Certa vez, um importante político paranaense definiu o filósofo e psicopedagogo Fernando Gois, 47 anos, como um "pé-de-chinelo". Sem perceber, acabou lhe fazendo um elogio. O que esse ex-monge carmelita e fundador da Casa dos Meninos de Quatro Pinheiros, em Mandirituba, instituição voltada para crianças e adolescentes abandonados (leia ao lado), mais se esforça para ser nessa vida é, digamos, um pé-de-chinelo. Propósito que vai muito além de ser um usuário incondicional de surradas sandálias de borracha. Fernando escolheu os pobres. Identifica-se com eles. Seu projeto de vida é o pesadelo de 99% da população brasileira. Em vez de uma aposentadoria confortável de frente para o mar, quer morar na rua. Melhor: voltar a viver na rua.
Gois entrou para a "confraria de São Francisco" muito cedo. Filho de retirantes sergipanos, mas nascido no interior de São Paulo, foi criado na roça, "com o essencial", como define. Mas desaprendeu, ganhando seu passaporte para a era dos excessos. Na adolescência, entrou para o seminário carmelita, no qual conheceu o conforto e o desconforto em doses torturantes. Certos privilégios do claustro lhe causavam aquele "mal-estar da civilização" do qual hoje pouco se fala, o que só fez aumentar à medida que avançava rumo ao sacerdócio.
Nos atribulados anos 80, quando conheceu o trabalho de dom Helder Câmara, em Recife, e passou a ser simpatizante da Teologia da Libertação, a inadequação de Fernando ao ambiente religioso deu um berro. Quase levou seus superiores a queimarem os hábitos. Em vez de discurso de "padre de passeata", Fernando revelou-se um espécime raro: o radical não-violento, um Mahtama Gandhi versado em Marx e em Leonardo Boff. Como não ficou só na ameaça, o rebelde que queria ser padre começou a colecionar experiências que gente estudada só conhece da boca para fora. "Era a teologia da enxada", lembra. Trabalhou como bóia-fria, varredor de rua, cortou grama e morou embaixo de marquises. A essa altura de sua inserção, aparecia no convento de vez em quando porque sua casa quando tinha era um barraco de zinco sem telhado numa favela da Vila Lindóia, Fanny ou Vila Verde.

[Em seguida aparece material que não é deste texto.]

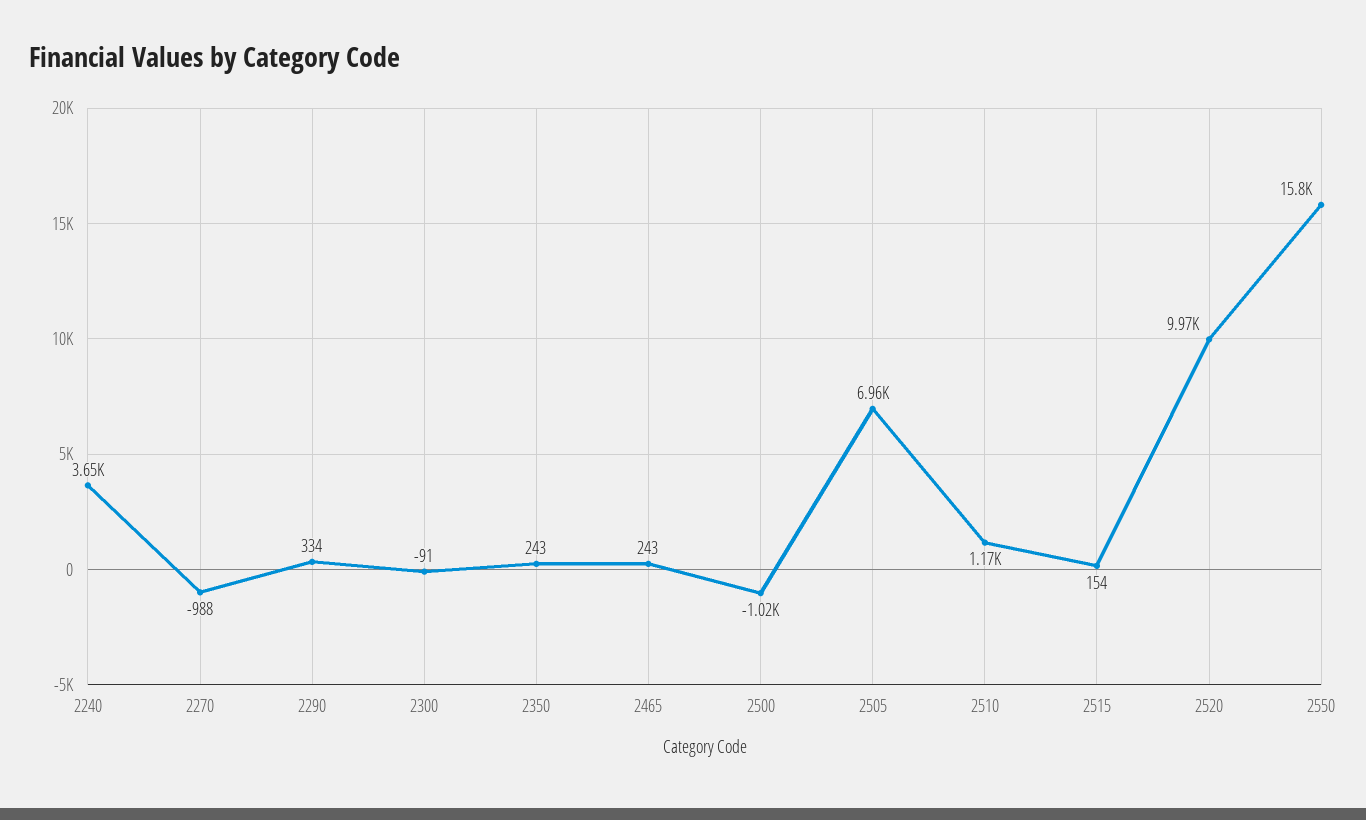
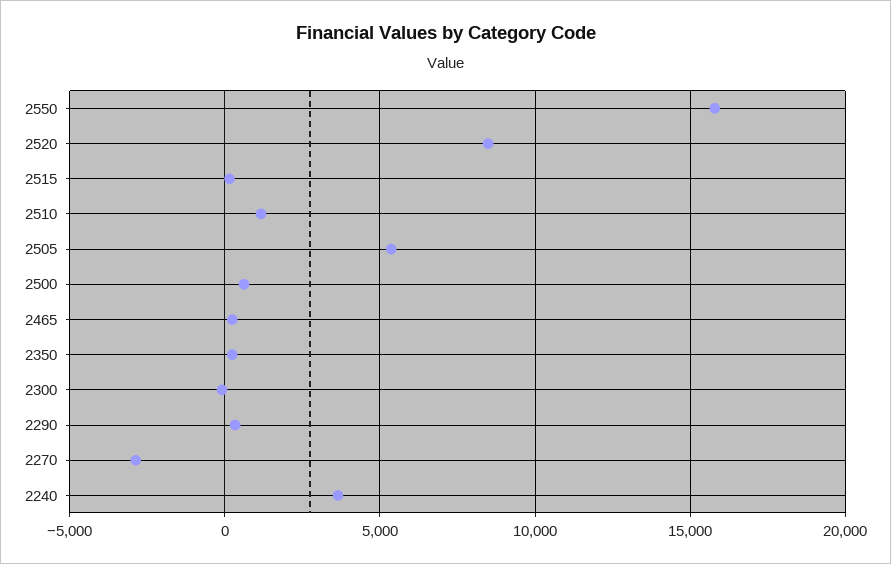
2270: -988 -> -3000
2500: -1020 -> 500
2505: 6960 -> 5500
2520: 9970 -> 8500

O desligamento dos carmelitas era só uma questão de tempo. Veio em 1988, mas nem com febre de 40 graus alguém deixaria de ver em Góis um religioso registrado em cartório. Curiosamente, longe das obrigações ditadas pelos votos de castidade, pobreza, obediência e pela vida comunitária foi cada vez mais abraçando o despojamento como estranha forma de vida. Seus modelos não deixam dúvida sobre onde quer chegar: de um lado, o humanista francês Charles de Foucauld (1858 1916), inspirador da congregação religiosa "irmãozinhos de Jesus", cuja missão é inspirada no Jesus filho do carpinteiro além de pobre, era anônimo. De outro, o suíço Frédy Kunz (1920-2000), ou padre Alfredinho, fundador da Irmandade do Servo Sofredor.
Para que se tenha uma idéia, Kunz que chegou ao Brasil em 1968 e fez trabalho pastoral em Crateús, no Ceará teve uma grande alegria aos 75 anos: pôde, finalmente, livre das obrigações apostólicas, integrar a estatística dos sem-teto do país. Só desistiu do sereno quando estava com morte anunciada e foi recolhido para seus últimos dias numa favela. "Tudo o que padre Alfredinho tinha cabia numa mochila", elogia Fernando, com a empolgação de um adolescente diante de um ídolo de futebol.
Conversa vai e vem, ele meio sem jeito confessa que quando for novamente cumprir sua missão na calçada, nem de uma mochila vai precisar. Na Casa dos Meninos de Quatro Pinheiros, criada em 1991, Fernando não tem sequer um quarto. Divide o alojamento com os adolescentes que vivem na chácara. Quando precisa de descanso já que o atendimento é 24 horas procura abrigo no Mosteiro das Beneditinas, a dez quilômetros dali. Vai lá para rezar. A essa altura, o nó na cabeça já está dado. Por que o homem que há duas décadas trabalha no resgate de crianças e adolescentes quer viver na rua? Por uma questão mística. E não se discute Fernando pertence à linhagem dos bem-aventurados os pobres de Francisco a Foucauld, sem escalas. Amém.